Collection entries

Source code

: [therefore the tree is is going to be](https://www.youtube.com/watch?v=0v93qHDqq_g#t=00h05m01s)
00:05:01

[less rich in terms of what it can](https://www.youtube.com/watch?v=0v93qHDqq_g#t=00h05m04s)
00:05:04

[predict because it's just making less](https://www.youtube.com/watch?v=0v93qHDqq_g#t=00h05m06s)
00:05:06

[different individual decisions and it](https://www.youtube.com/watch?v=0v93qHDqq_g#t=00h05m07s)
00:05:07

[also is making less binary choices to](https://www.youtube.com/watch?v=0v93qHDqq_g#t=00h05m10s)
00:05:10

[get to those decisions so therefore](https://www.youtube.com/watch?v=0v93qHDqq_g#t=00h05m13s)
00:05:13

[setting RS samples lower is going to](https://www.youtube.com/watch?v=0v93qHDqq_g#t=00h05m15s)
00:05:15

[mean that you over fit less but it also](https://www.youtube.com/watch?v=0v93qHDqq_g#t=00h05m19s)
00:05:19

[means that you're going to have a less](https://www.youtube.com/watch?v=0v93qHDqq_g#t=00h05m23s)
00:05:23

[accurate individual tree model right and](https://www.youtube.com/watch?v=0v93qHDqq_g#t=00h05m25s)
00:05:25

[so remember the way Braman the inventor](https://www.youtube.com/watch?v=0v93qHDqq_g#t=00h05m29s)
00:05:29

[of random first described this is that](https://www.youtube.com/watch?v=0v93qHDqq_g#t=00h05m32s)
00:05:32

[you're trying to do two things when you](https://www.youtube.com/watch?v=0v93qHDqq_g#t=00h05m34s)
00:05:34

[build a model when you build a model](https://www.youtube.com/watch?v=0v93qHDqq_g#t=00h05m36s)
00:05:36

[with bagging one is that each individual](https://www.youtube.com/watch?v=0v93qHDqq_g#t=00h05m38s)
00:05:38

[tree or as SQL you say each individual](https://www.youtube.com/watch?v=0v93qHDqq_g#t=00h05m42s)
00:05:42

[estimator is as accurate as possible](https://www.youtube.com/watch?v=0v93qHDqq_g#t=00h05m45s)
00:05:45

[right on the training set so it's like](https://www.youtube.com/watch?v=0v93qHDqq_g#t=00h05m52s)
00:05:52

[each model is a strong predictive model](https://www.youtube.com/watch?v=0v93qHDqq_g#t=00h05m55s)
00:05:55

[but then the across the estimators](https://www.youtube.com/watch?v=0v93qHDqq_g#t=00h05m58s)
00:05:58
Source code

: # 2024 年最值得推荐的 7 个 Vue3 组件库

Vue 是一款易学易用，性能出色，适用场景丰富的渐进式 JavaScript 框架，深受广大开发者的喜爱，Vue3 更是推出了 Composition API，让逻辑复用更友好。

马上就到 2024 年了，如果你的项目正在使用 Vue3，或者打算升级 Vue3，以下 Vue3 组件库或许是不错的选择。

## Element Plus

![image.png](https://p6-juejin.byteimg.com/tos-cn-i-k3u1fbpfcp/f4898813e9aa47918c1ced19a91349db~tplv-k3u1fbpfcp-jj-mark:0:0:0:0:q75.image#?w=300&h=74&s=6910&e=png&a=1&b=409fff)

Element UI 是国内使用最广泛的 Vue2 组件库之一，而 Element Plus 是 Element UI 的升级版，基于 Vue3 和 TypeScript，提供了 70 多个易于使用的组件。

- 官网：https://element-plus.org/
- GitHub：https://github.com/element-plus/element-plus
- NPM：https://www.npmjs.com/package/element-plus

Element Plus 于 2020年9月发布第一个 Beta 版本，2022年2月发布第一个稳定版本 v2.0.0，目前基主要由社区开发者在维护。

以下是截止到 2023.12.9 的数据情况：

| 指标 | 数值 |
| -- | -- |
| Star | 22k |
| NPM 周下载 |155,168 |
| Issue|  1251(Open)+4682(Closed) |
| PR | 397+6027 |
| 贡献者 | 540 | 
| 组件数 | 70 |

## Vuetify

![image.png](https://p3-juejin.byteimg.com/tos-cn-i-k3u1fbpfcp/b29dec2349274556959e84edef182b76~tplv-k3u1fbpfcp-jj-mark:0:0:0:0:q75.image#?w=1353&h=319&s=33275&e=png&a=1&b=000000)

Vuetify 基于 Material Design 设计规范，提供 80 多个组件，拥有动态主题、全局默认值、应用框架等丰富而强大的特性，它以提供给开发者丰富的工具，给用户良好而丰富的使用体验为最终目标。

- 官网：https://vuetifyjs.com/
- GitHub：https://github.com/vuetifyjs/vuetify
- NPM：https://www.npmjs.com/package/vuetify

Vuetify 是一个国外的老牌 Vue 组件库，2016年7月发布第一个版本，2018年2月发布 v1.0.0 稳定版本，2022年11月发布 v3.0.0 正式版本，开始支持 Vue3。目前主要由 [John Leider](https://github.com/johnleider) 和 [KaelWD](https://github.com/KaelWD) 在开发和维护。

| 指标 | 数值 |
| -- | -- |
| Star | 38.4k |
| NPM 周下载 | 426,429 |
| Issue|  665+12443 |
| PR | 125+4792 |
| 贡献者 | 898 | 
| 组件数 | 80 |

INSTRUCTIONS FOR THE TASK
Scan the data for lines with the word "tree". Report only how many there are.

YOUR RESPONSE
3